From late December 1673, St. Margaret Mary, a nun living at the Visitation convent at Paray-le-Monial, experienced a series of revelations that called her to spread devotion to the Sacred Heart of Jesus. As could be expected, such visions of Our Lord and her subsequent claims did not meet with universal acceptance amongst her community or its spiritual guides. She suffered greatly as a result. One priest, however, did believe her. In fact, he was utterly convinced of the authenticity of what was being revealed. His name was Fr. Claude de la Colombière.

Claude de la Colombière was born in 1641 in France, and entered the Society of Jesus in 1658. He was appointed Superior of the Jesuit community in the village of Paray-le-Monial in 1675. As spiritual director to the local Visitation Convent he met St. Margaret Mary. Fr. Claude offered her guidance as to the meaning of her spiritual visions of the Sacred Heart. In so doing, he also became a zealous apostle of this new manifestation of an ancient devotion to the Heart of Jesus and what is signified, namely the love of God for each and every one. 

God’s ways are not our ways though, and no sooner had St. Claude met St. Margaret Mary than he was assigned another mission. He was sent to the Court of St. James’s in London, and, in particular, to the ambassadorial post of chaplain to the Duchess of York, Mary of Modena, unusually Royal and Catholic in a city and country openly hostile to the Church. 

Whatever France’s problems at the time, the England of the late 1600s was a place still less inclined to learning of a new Catholic devotion. In fact, Catholicism at the time was outlawed. St. Claude’s ministry was to be restricted to the Duchess of York, the future wife of King James II. 

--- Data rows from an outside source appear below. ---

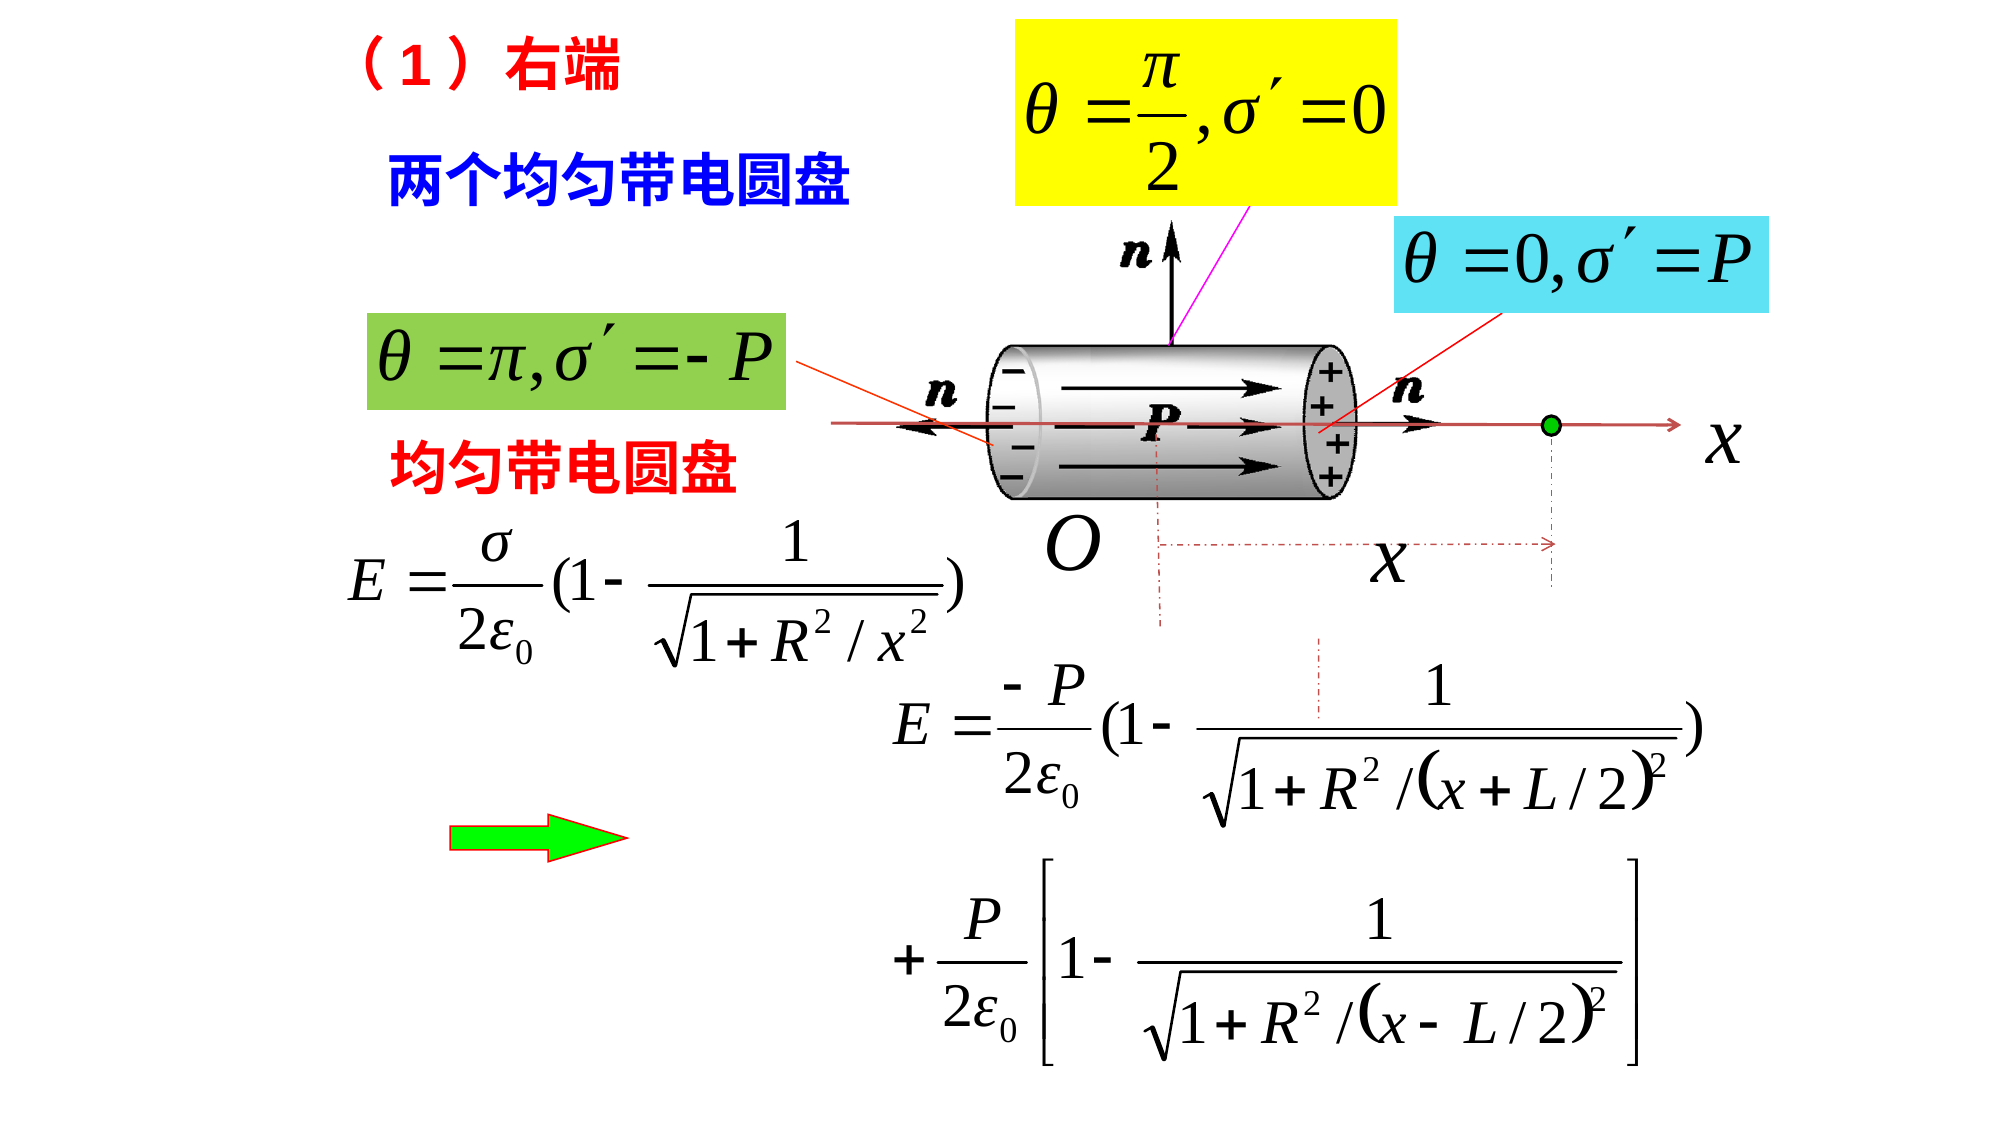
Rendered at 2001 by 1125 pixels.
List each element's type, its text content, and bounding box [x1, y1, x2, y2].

picture [793, 220, 1482, 525]
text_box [1014, 18, 1397, 207]
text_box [1354, 526, 1424, 604]
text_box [1033, 493, 1116, 592]
text_box [1561, 417, 1682, 433]
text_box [337, 502, 979, 679]
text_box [367, 313, 786, 411]
text_box （1）右端 [313, 20, 637, 105]
text_box 均匀带电圆盘 [374, 424, 754, 501]
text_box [881, 644, 1715, 1080]
text_box [1542, 415, 1561, 436]
text_box 两个均匀带电圆盘 [371, 135, 867, 221]
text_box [1393, 215, 1770, 314]
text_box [1690, 407, 1759, 485]
text_box [450, 814, 628, 862]
text_box [1538, 536, 1556, 552]
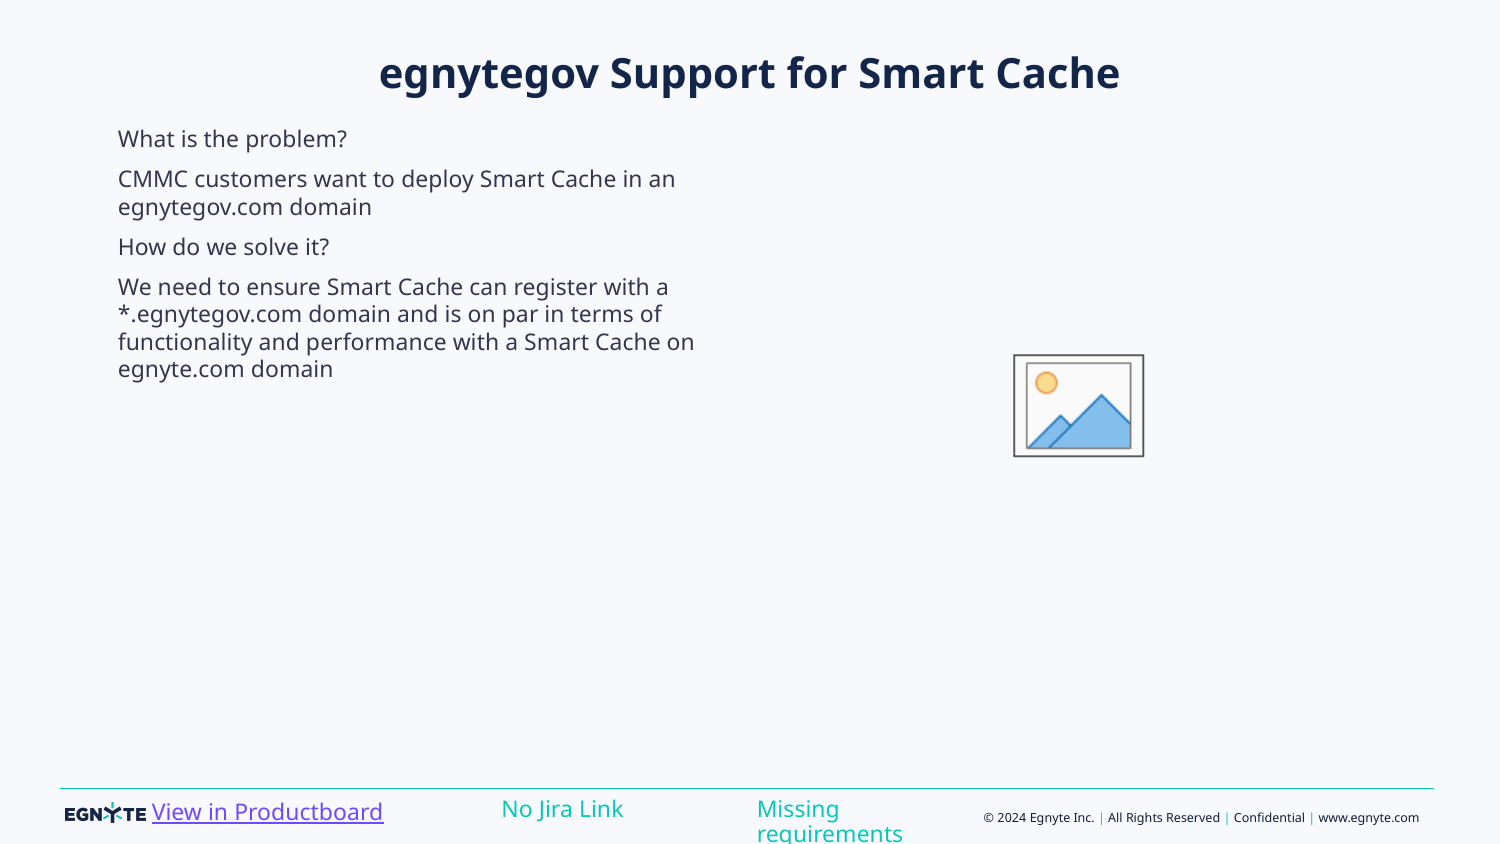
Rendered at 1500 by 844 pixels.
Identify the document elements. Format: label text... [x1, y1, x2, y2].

picture [65, 802, 137, 823]
list No Jira Link [486, 790, 741, 835]
title egnytegov Support for Smart Cache [103, 44, 1397, 106]
list View in Productboard [137, 790, 486, 835]
list Missing requirements [742, 790, 997, 835]
list What is the problem? CMMC customers want to deploy Smart Cache in an egnytegov.com domain How do we solve it? We need to ensure Smart Cache can register with a *.egnytegov.com domain and is on par in terms of functionality and performance with a Smart Cache on egnyte.com domain [103, 117, 741, 693]
picture [761, 119, 1397, 693]
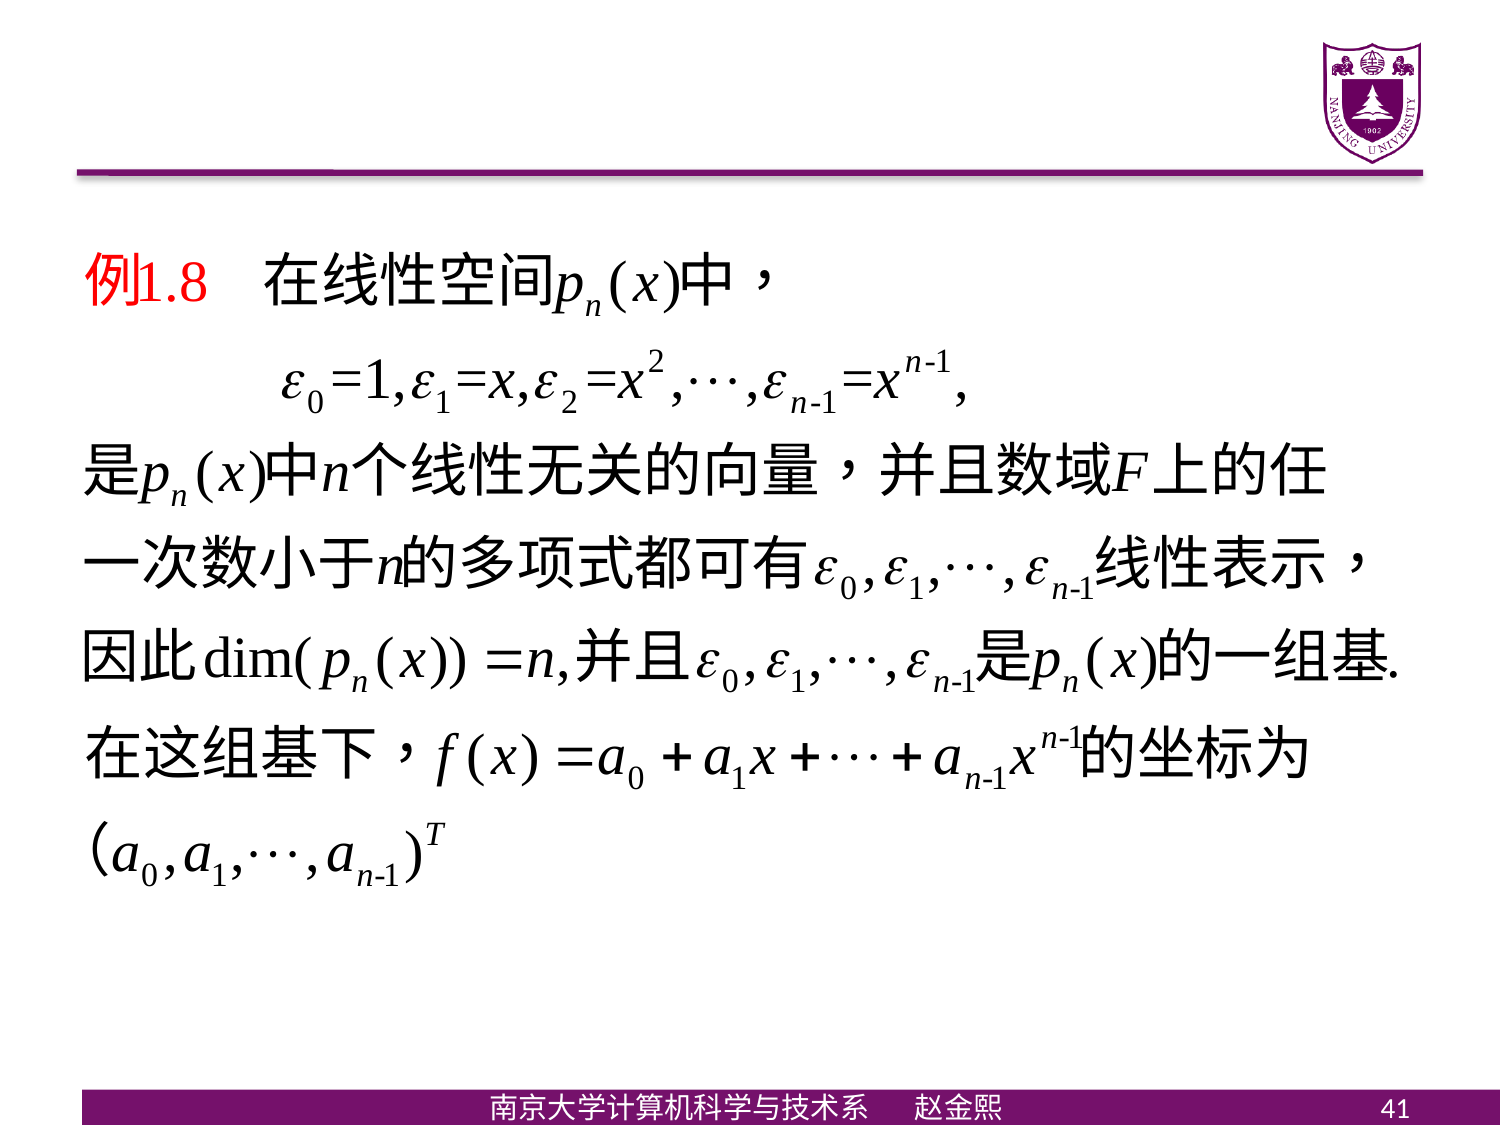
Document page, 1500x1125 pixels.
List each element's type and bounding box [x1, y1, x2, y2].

text_box [77, 241, 1411, 900]
picture [1323, 42, 1421, 164]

To some extent, the three years St. Claude was in London are shrouded in mystery. There were his official tasks ministering at the Royal Court. But there were stories of other pastoral service that he carried out to the beleaguered Catholics of London. In addition to sermons in the palace chapel at St. James and the tireless spiritual direction he offered, both spoken and through letters, not least to St. Margaret Mary, St. Claude dedicated his time to dispensing the sacraments and to reconciling to the Church those who had abandoned it. He wrote of this time: “I could write a book about the mercy of God that I've seen Him exercise since I arrived here!”

Through the ministry of St. Claude, the Sacred Heart was showering mercy upon London; London was to show very little but contempt to the French Jesuit. Falsely implicated in the completely fictitious “Popish Plot” of 1678, St. Claude was to be imprisoned for weeks at King’s Bench Prison in Southwark, just south of London Bridge. By virtue of his position at court and his French citizenship his life was spared, but, nonetheless, he was expelled from England in 1679. He was never to return, nor did his health. The period of imprisonment in an English jail was to hasten his early death some three years later in 1682. He was aged just 41 years old. 

In London there is no shrine to the saint who once walked its streets, often at night to avoid detection. And although statues of the Sacred Heart are as omnipresent in London’s Catholic churches as elsewhere, there are few pictures or statues to the saint who brought to London the first news of this renewal of an ancient devotion.

As I write this, however, I am struck that there are two areas of London associated with St. Claude: the first in what is loosely termed the West End, and the other is near Borough High Street, south of the river Thames. Today, built many years after his time in this city, there stands in London’s West End the church of Corpus Christi, dedicated to the Body of Christ; to the south, near where St. Claude was imprisoned, there is now a church dedicated to the Precious Blood. Together they symbolise a Heart – one made of both flesh and blood – and one that is as Sacred as it is Merciful.